# Description of the task:
Quote every line of text in the listing below verbatim, leaving the pictures out of your answer.

Transcribed page contents
━━━━━━━━━━━━━━━━━━━━

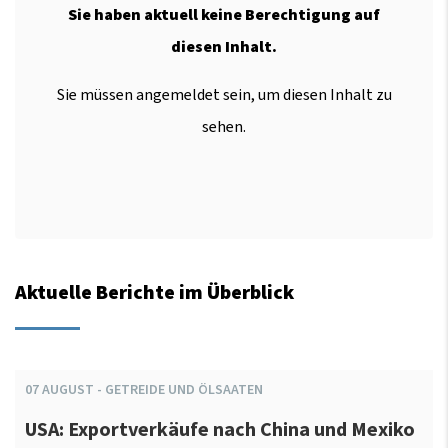
Sie haben aktuell keine Berechtigung auf
diesen Inhalt.
Sie müssen angemeldet sein, um diesen Inhalt zu
sehen.
Aktuelle Berichte im Überblick
07
AUGUST
-
GETREIDE UND ÖLSAATEN
USA: Exportverkäufe nach China und Mexiko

━━━━━━━━━━━━━━━━━━━━

# Result below:
Sie haben aktuell keine Berechtigung auf
diesen Inhalt.
Sie müssen angemeldet sein, um diesen Inhalt zu
sehen.
Aktuelle Berichte im Überblick
07
AUGUST
-
GETREIDE UND ÖLSAATEN
USA: Exportverkäufe nach China und Mexiko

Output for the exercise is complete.